▸ Work item A: Collect each line of the records below that contains the word "nicht". Case counts, so only exact matches qualify.

▸ Extract:
If the work of Jesus is the content of the Spirit’s work, then what does that tell us of where and how we might see the Spirit at work in the world? How might the person and presence of the Son shape the post-Pentecost person and presence of the Spirit? It becomes immediately obvious that linking the work of the Spirit so closely to Christ does not necessarily limit the conversation in very meaningful ways as much as it merely raises the questions of “Whose Christ?” and “Which Christ?” for which, of course, there are multiple answers. We could take this pneumatological principle in many directions; the fact that there are endless Christologies that could then inform a given pneumatology means that narrowing the field is a challenging task.

I do, however, want to explore a particular example of how Christology and pneumatology might be mutually constitutive and thus have chosen to focus on kenosis in relation to Christ, examining how well this can be mapped on to pneumatology. In addition, I will explore how a focus on the Spirit might inform our view of kenosis. I have chosen this theme for a number of reasons. First, because kenosis appears to be a persistent theme in modern Christologies, and while I appreciate some of the insights of those committed to a kenotic Christology, I see some problems of definition and method that I think bear further discussion.18 Secondly, for the most part, kenotic Christologies appear to be worked out with little reference to the Spirit. However, where a kenotic theme has been applied to pneumatology, because of initial problems with the christological accounts, I am not convinced that this works well, so I wish to consider this move.

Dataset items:
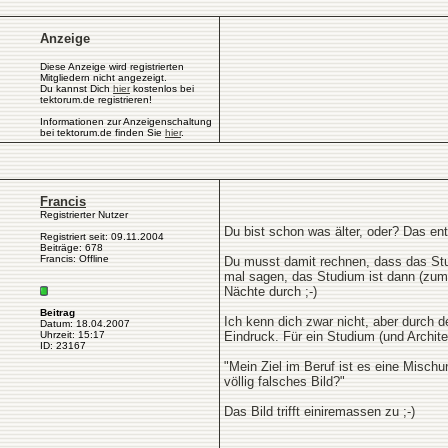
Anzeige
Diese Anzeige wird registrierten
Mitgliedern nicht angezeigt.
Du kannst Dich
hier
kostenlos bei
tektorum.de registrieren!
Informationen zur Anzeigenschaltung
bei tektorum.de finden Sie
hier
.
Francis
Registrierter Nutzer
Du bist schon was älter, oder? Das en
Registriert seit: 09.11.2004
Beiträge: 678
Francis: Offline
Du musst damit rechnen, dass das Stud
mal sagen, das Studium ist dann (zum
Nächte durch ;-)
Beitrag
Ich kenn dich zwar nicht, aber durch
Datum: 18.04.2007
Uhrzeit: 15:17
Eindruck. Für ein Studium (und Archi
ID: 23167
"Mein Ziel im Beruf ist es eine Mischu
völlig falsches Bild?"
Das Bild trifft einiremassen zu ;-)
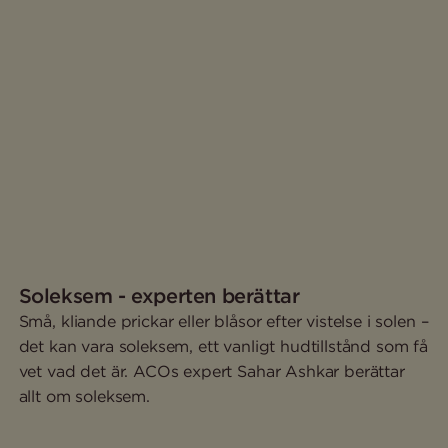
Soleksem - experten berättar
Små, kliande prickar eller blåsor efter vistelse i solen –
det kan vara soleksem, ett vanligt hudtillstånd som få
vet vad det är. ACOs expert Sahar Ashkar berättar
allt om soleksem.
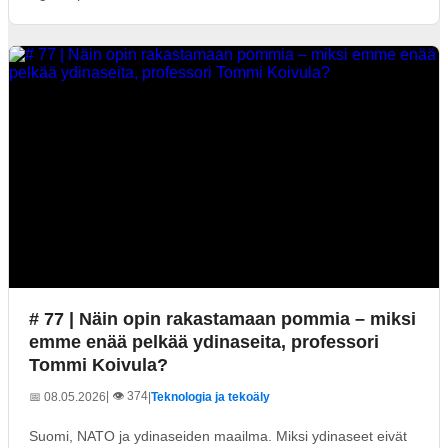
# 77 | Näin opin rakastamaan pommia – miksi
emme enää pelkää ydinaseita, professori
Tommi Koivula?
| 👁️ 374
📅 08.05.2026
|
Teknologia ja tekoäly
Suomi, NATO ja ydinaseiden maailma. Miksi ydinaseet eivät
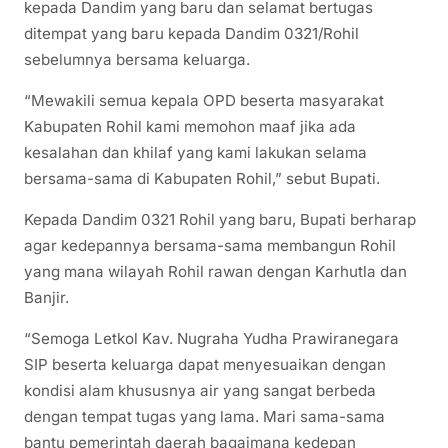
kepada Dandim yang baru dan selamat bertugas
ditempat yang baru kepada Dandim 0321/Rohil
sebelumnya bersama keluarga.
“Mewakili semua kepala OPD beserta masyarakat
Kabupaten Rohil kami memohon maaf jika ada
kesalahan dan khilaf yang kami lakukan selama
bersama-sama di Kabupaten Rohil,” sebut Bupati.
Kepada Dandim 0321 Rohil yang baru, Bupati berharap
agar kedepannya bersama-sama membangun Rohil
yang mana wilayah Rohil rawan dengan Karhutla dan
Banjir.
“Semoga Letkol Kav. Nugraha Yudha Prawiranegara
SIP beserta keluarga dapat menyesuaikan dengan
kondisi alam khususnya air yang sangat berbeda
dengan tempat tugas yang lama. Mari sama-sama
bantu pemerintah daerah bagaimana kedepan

▸ Work item B: According to the extract on Christology and pneumatology, which two questions are raised by linking the work of the Spirit closely to Christ?

▸ Response A:
Mitgliedern nicht angezeigt.
Ich kenn dich zwar nicht, aber durch

▸ Response B: "Whose Christ?" and "Which Christ?"